Localizzata a sud del territorio di Crispiano e circondata da macchia mediterranea, Belmonte è una masseria risalente alla seconda metà del XVIII secolo, a blocco isolato con alcune costruzioni aggiunte successivamente. Il suo nome deriva probabilmente dalla sua posizione panoramica che offre una splendida vista del golfo e della città di Taranto e arriva fino al territorio brindisino e leccese.
Scavi archeologici condotti fra il 1912 e il 1913 hanno portato alla scoperta di una necropoli di origine greca e di molti vasi e tazze in ceramiche a figure rosse, visibili attualmente nel museo MArTa di Taranto.

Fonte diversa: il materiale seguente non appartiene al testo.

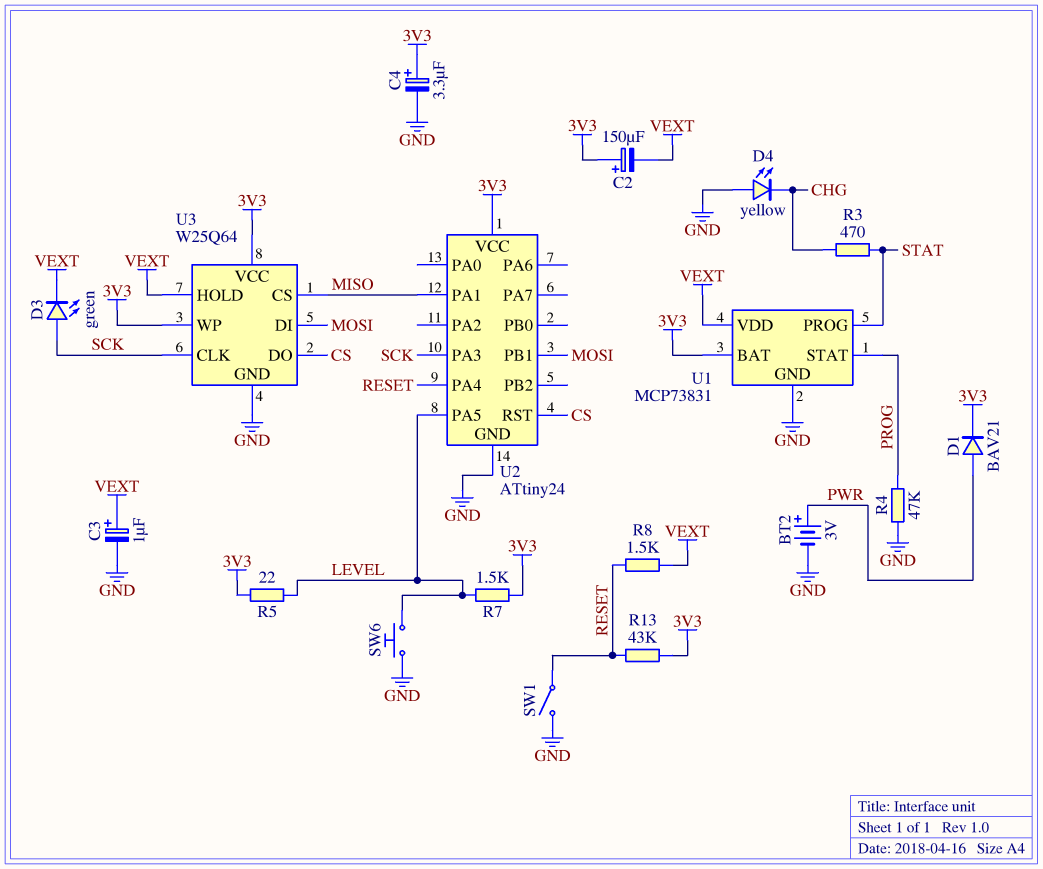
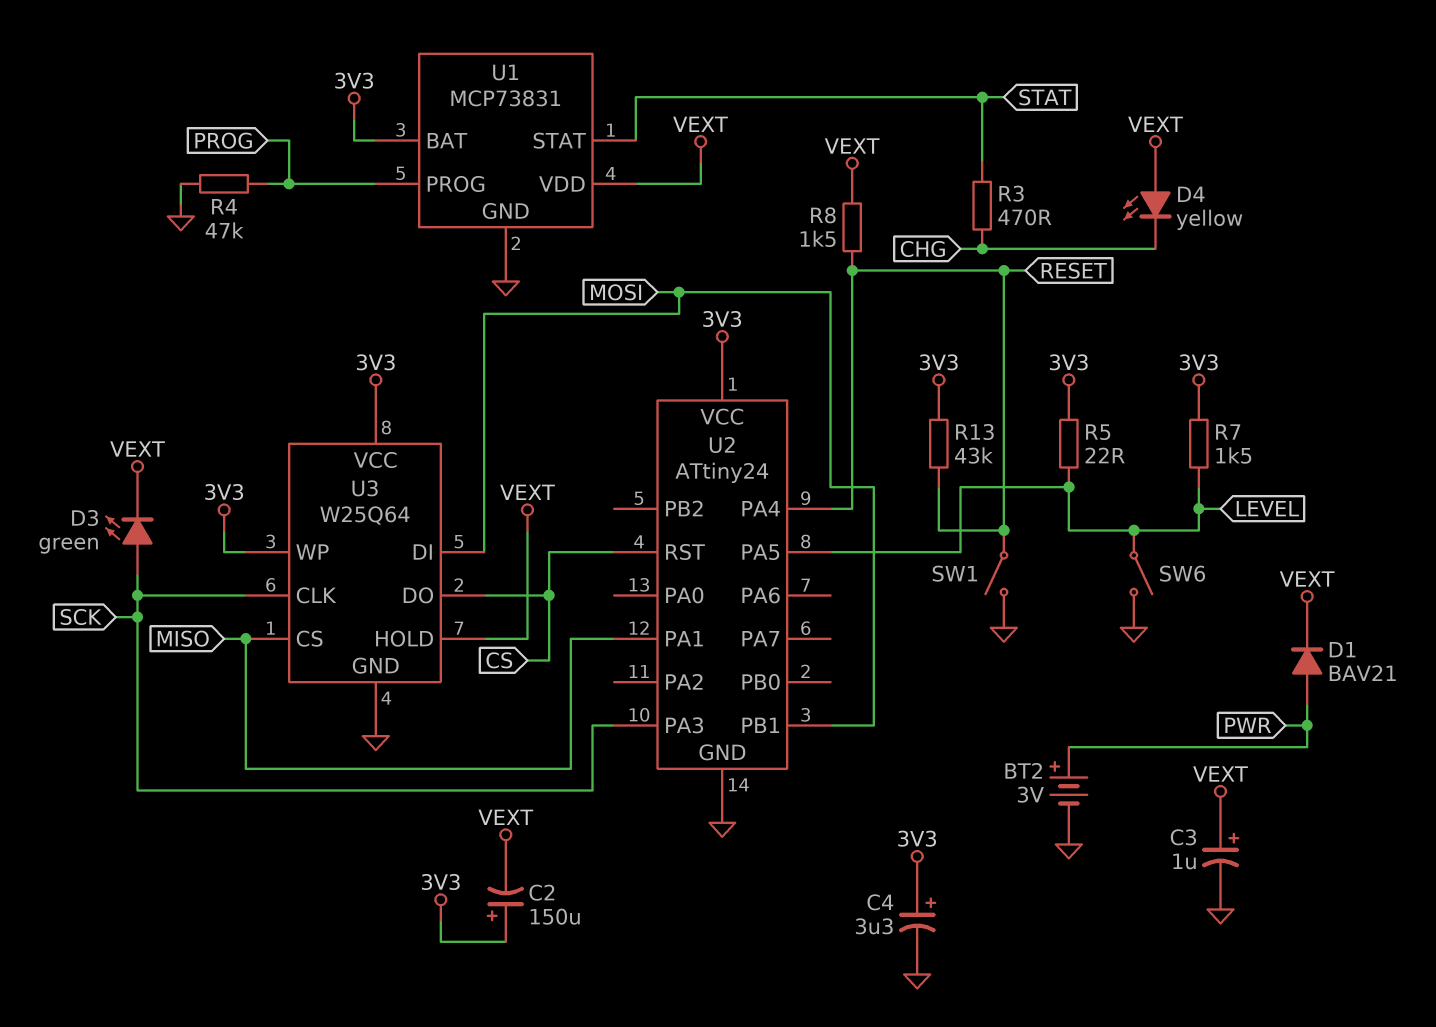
D1: diode BAV21 (A PWR, K 3V3) -> diode BAV21 (A PWR, K VEXT)
D4: LED yellow (A GND, K CHG) -> LED yellow (A VEXT, K CHG)
SW6: button (GND, LEVEL) -> switch (GND, LEVEL)
U1 pin PROG: STAT -> PROG
U1 pin STAT: PROG -> STAT

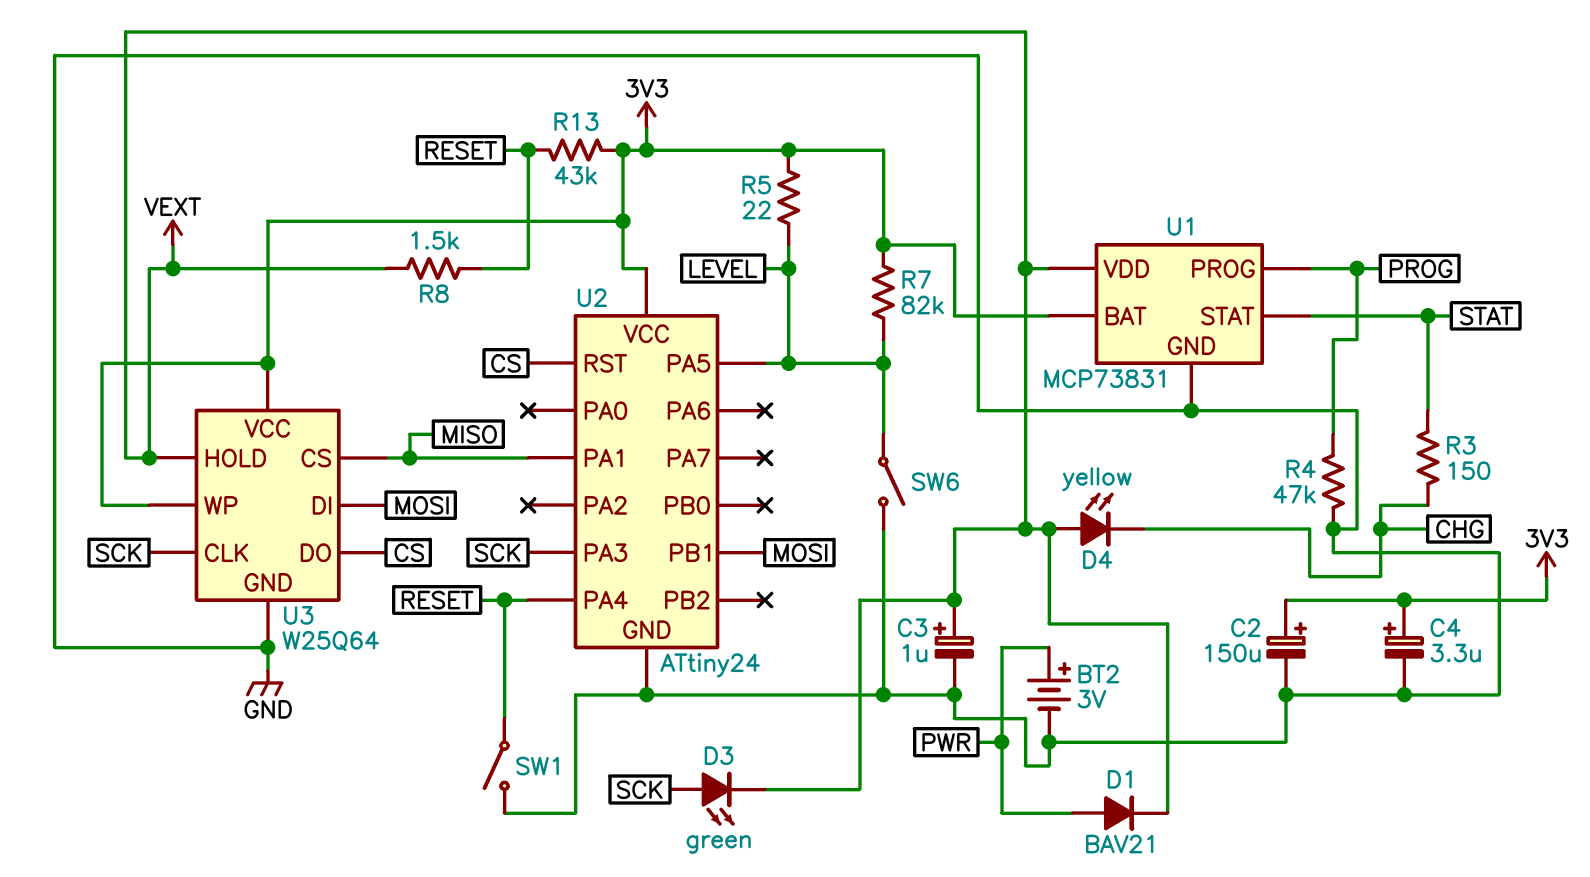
C2: 150uF (plus 3V3, minus VEXT) -> 150uF (plus 3V3, minus GND)
R3: 470 (CHG, STAT) -> 150 (CHG, STAT)
R7: 1.5k (3V3, LEVEL) -> 82k (3V3, LEVEL)

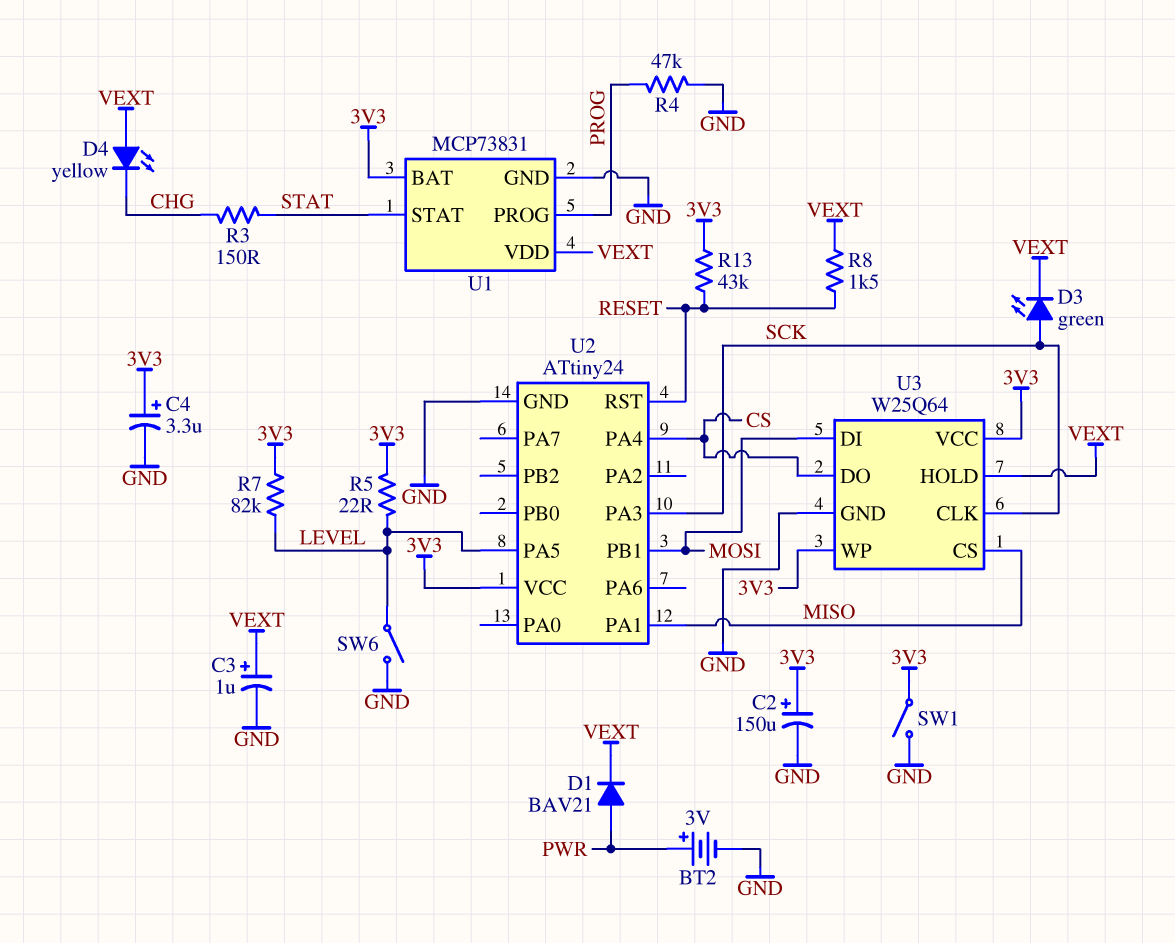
SW1: switch (GND, RESET) -> switch (3V3, GND)
U2 pin PA4: RESET -> CS
U2 pin RST: CS -> RESET

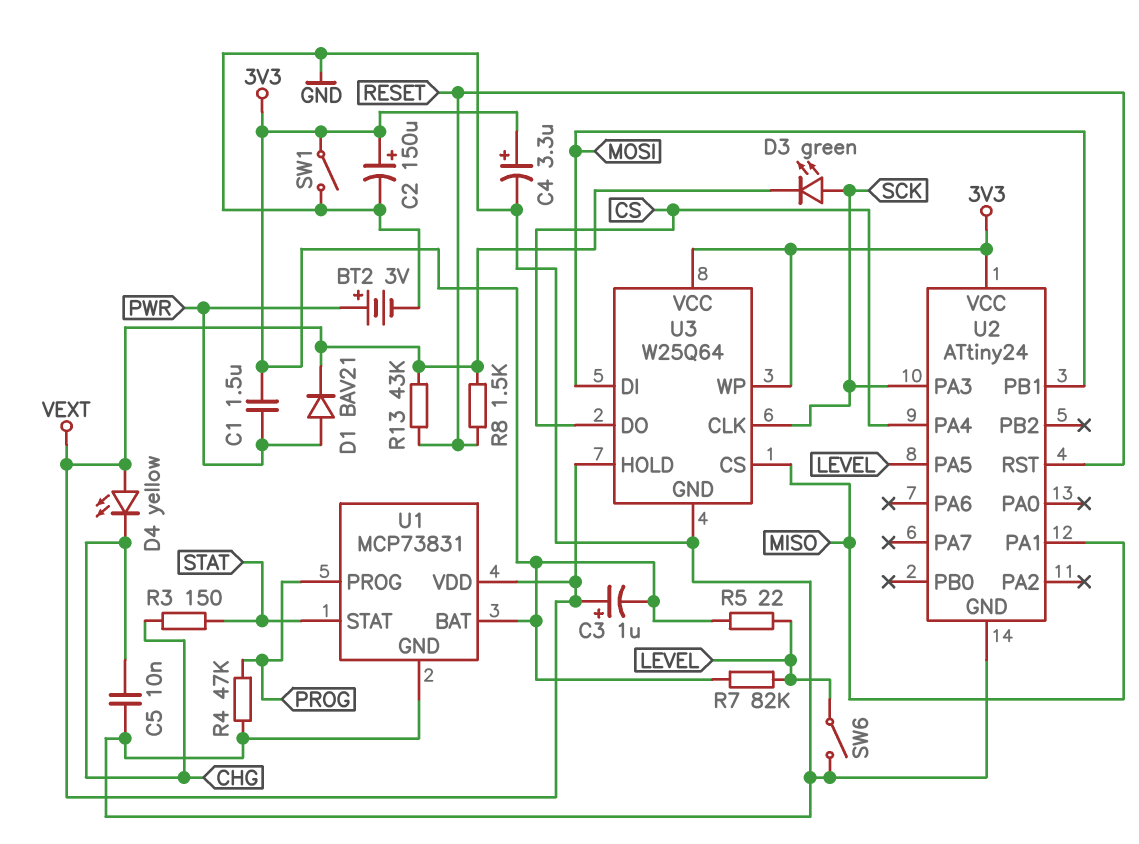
C1: none -> 1.5uF (3V3, PWR)
C3: 1uF (plus VEXT, minus GND) -> 1uF (plus VEXT, minus 3V3)
C5: none -> 10nF (CHG, GND)
R13: 43k (3V3, RESET) -> 43k (RESET, VEXT)

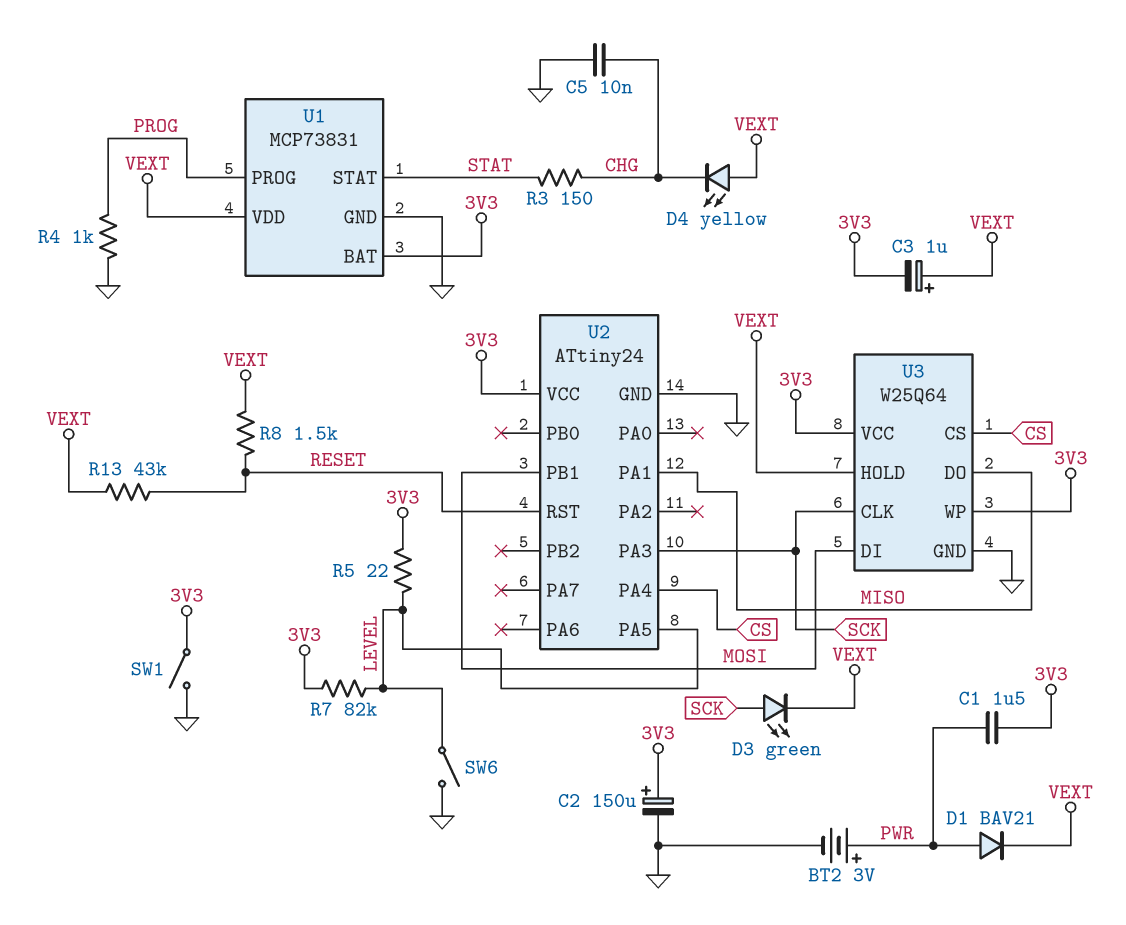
C4: 3.3uF (plus 3V3, minus GND) -> none
R4: 47k (GND, PROG) -> 1k (GND, PROG)
U3 pin CS: MISO -> CS
U3 pin DO: CS -> MISO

La sua storia è legata al fenomeno del brigantaggio: era infatti la roccaforte di Cosimo Mazzeo, detto Pizzichicchio, un ex soldato dell’esercito borbonico che operava nelle zone di Taranto, Statte e Crispiano. Il 16 giugno 1863, nel corso della Battaglia di Belmonte, la banda fu attaccata e sgominata dai Carabinieri e dai Regi Cavalleggeri di Saluzzo. Pizzicchicchio riuscì a fuggire con un ristretto gruppo di fedelissimi. Fu catturato pochi mesi dopo e condannato alla fucilazione dopo il processo. Attualmente la masseria Belmonte è in stato di abbandono.